“Barezzi’s house, on the great market’s square, was one of the most important in Busseto; above the warehouses on the ground floor, the family had its home – which included a spacious room where the Philharmonic Society met to rehears, two or three times a week. Signor Barezzi […] indeed was not only a good businessman, but most importantly a great fan of music, and this is what he is mostly remembered for”.
In Austrian writer and playwright Franz Werfel’s description (translated from “Verdi. L’uomo nelle sue lettere”, Castelvecchi, Rome 2007), we meet the man who first noticed Giuseppe Verdi’s talent. His name was Antonio Barezzi, and he welcomed the “Swan of Busseto” into his house when he was still a child, encouraging his passion for music and becoming his patron.

- **Supplied entries**:
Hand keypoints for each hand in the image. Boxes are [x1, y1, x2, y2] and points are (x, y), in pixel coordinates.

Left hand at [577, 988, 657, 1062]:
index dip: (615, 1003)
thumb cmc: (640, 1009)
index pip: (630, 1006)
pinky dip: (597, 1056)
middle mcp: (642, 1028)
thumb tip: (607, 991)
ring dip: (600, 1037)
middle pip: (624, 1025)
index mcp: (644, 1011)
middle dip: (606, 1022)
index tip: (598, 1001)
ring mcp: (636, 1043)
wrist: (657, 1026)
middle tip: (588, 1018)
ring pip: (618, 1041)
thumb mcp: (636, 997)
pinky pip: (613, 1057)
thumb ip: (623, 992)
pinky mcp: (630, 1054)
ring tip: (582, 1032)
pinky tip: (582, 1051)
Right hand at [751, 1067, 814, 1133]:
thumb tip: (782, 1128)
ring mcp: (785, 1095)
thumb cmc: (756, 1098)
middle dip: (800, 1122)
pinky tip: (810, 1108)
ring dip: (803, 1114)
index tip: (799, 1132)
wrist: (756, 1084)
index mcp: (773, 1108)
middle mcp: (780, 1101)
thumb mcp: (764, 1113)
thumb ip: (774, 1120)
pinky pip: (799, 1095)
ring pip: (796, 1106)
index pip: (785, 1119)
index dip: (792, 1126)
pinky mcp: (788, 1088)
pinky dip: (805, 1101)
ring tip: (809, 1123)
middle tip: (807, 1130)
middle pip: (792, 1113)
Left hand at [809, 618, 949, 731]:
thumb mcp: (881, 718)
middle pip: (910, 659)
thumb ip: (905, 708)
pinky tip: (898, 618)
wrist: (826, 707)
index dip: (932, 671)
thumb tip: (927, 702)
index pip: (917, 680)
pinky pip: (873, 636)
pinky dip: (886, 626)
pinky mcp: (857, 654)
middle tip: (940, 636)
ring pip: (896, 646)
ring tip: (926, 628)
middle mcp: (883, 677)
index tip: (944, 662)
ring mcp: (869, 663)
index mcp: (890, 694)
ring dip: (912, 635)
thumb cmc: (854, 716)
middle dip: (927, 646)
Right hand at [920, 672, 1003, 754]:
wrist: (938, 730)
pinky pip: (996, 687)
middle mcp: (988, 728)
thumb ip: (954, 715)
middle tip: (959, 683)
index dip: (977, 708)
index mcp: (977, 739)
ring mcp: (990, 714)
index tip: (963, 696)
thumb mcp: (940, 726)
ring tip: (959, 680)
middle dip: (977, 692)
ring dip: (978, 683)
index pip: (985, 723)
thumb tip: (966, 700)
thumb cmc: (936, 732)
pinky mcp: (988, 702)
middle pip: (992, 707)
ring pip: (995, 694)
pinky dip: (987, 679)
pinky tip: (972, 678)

- **Using the information**:
- 1) In the passage on Antonio Barezzi, how often did the Philharmonic Society meet in his house to rehearse?
- 2) Continue the passage on Antonio Barezzi from its last sentence.

- **Task-by-task results**:
- 1) Two or three times a week.

- 2)
Werfel explains, “Good old signor Antonio had a great intuition. After the shy, clumsy, quiet boy’s first visit, he decided to pay for Giuseppe Verdi’s musical education. From then on, Antonio Barezzi was the guardian angel of Verdi’s youth – a burly, good-natured, always curious and quite ordinary guardian angel, with a heart that burnt with passion like a child’s.”
After a few years, the famous composer married Barezzi’s daughter, Margherita.
Now Casa Barezzi is a museum, full of outstanding works of art and memorabilia, including documents handwritten by the Maestro himself, the first manuscript of “In morte di Giuseppe Verdi”, an ode composed by Gabriele D’Annunzio in 1901, and billboards and posters from the most important opera seasons at the Giuseppe Verdi Theater in Busseto.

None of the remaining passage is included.